▶ [WHAT THE TASK REQUIRES]: Render all of the data below as a JSON list of strings, one string per line, skipping blank lines and omitting the pictures.

▶ [INFORMATION PROVIDED]:
== Segment start ==

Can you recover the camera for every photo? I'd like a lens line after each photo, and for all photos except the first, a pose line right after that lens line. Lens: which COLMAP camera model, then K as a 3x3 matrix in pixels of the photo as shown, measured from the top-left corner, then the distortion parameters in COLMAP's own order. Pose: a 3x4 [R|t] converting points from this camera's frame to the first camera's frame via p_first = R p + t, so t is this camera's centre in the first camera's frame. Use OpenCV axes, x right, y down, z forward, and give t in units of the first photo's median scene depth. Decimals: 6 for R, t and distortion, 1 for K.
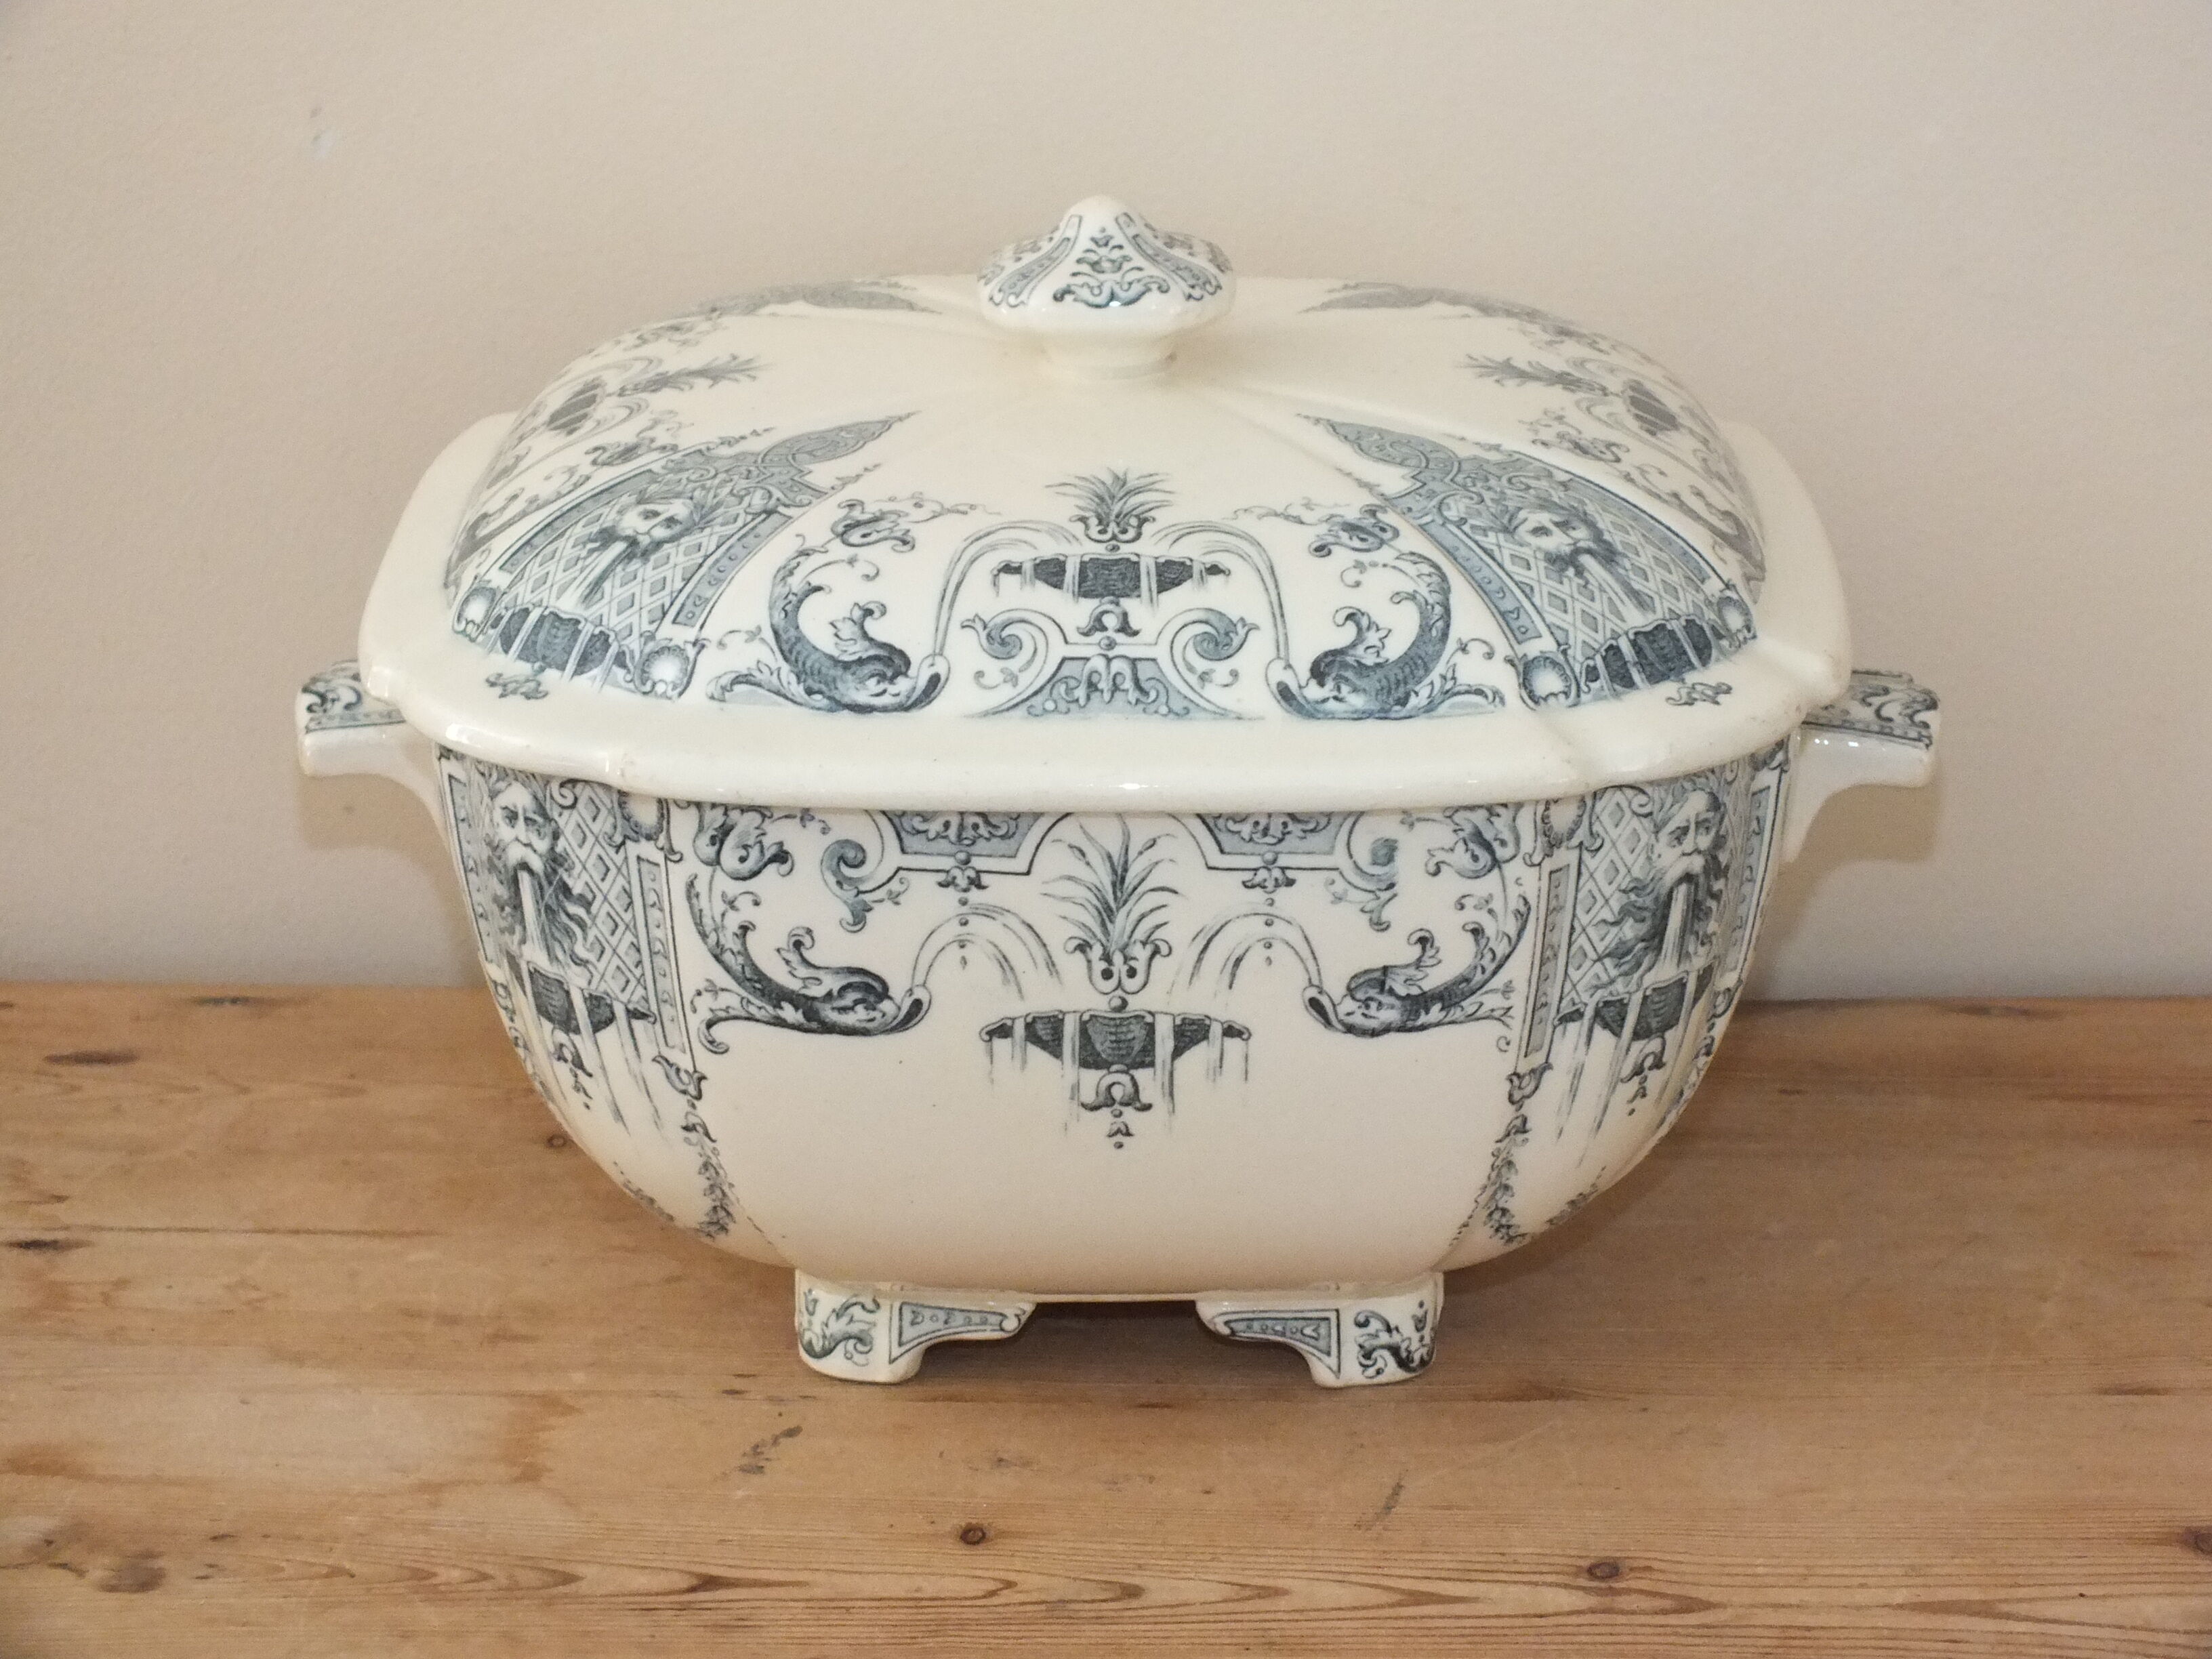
lens RADIAL K [[5003.3, 0, 1106.0], [0, 5003.3, 829.5], [0, 0, 1]] dist [0.214669, -32.473782]
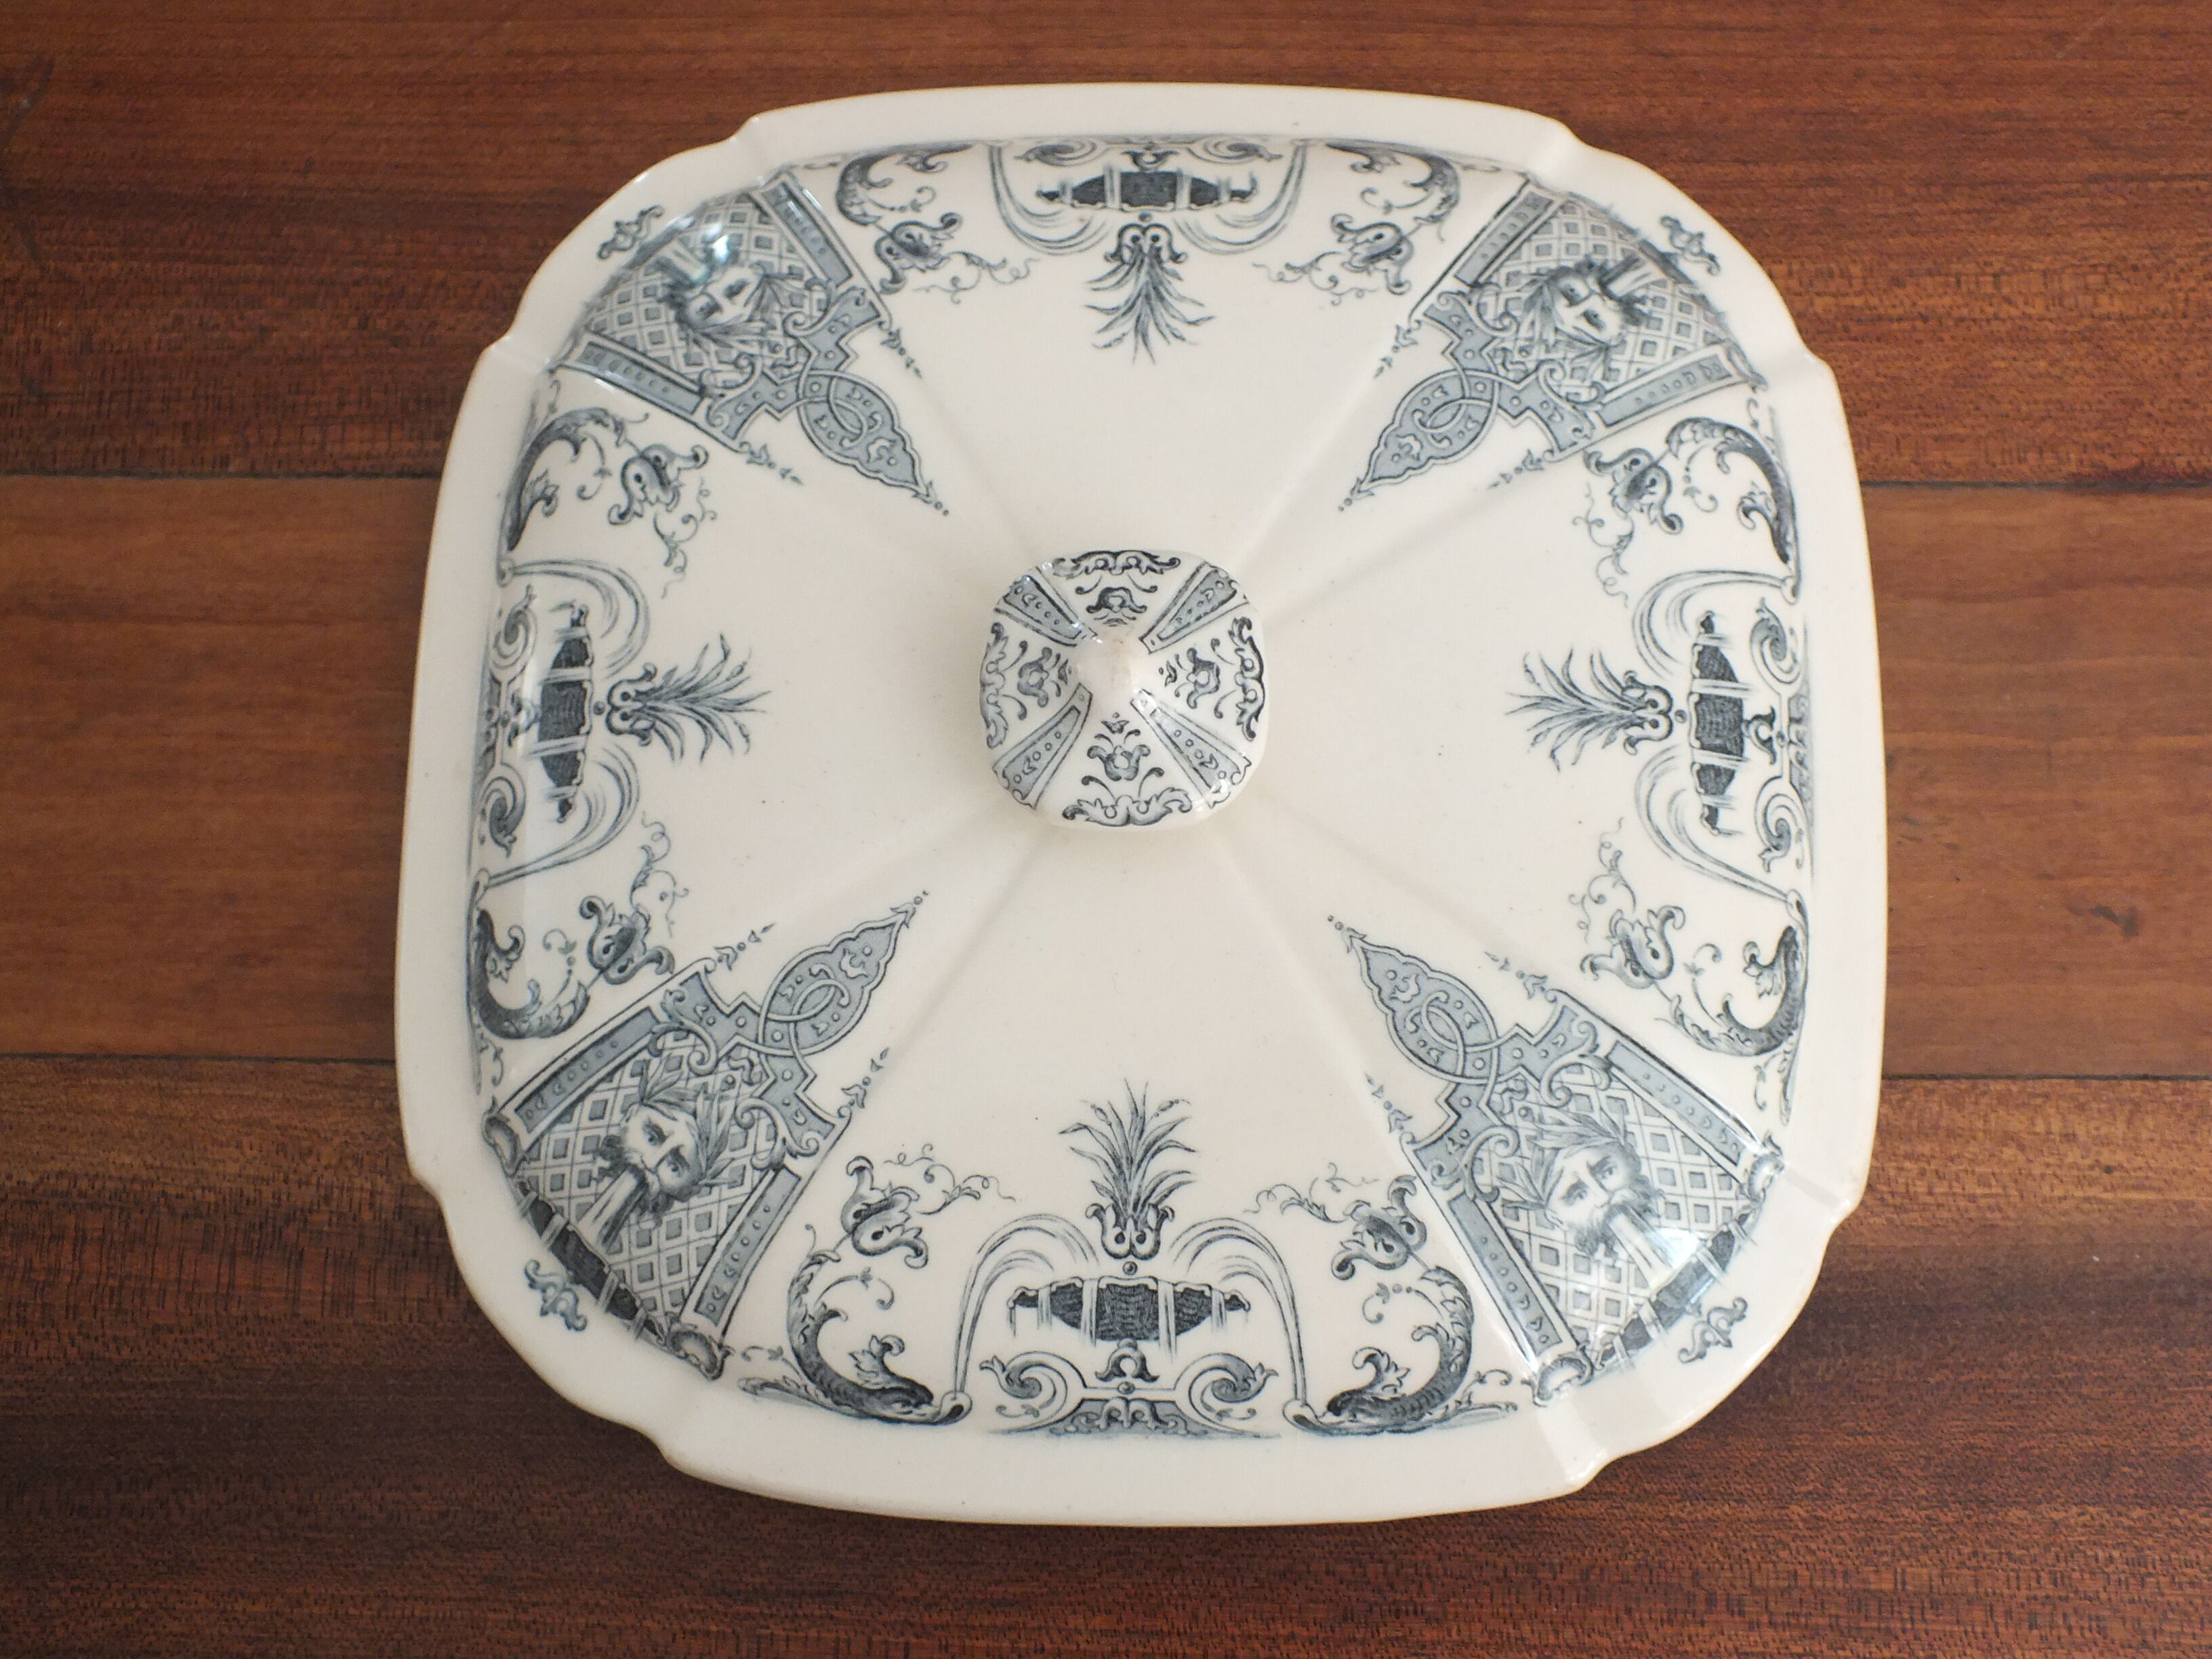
lens RADIAL K [[2508.5, 0, 1106.0], [0, 2508.5, 829.5], [0, 0, 1]] dist [-0.024975, 0.014999]
pose [[0.999179, -0.000853, -0.040506, 0.016426], [0.033901, 0.565075, 0.824343, -0.505482], [0.022185, -0.825039, 0.564640, 0.791430]]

== Segment end ==

▶ [SOLUTION BELOW]:
[
  "Can you recover the camera for every photo? I'd like a lens line after each photo, and for all photos except the first, a pose line right after that lens line. Lens: which COLMAP camera model, then K as a 3x3 matrix in pixels of the photo as shown, measured from the top-left corner, then the distortion parameters in COLMAP's own order. Pose: a 3x4 [R|t] converting points from this camera's frame to the first camera's frame via p_first = R p + t, so t is this camera's centre in the first camera's frame. Use OpenCV axes, x right, y down, z forward, and give t in units of the first photo's median scene depth. Decimals: 6 for R, t and distortion, 1 for K.",
  "lens RADIAL K [[5003.3, 0, 1106.0], [0, 5003.3, 829.5], [0, 0, 1]] dist [0.214669, -32.473782]",
  "lens RADIAL K [[2508.5, 0, 1106.0], [0, 2508.5, 829.5], [0, 0, 1]] dist [-0.024975, 0.014999]",
  "pose [[0.999179, -0.000853, -0.040506, 0.016426], [0.033901, 0.565075, 0.824343, -0.505482], [0.022185, -0.825039, 0.564640, 0.791430]]"
]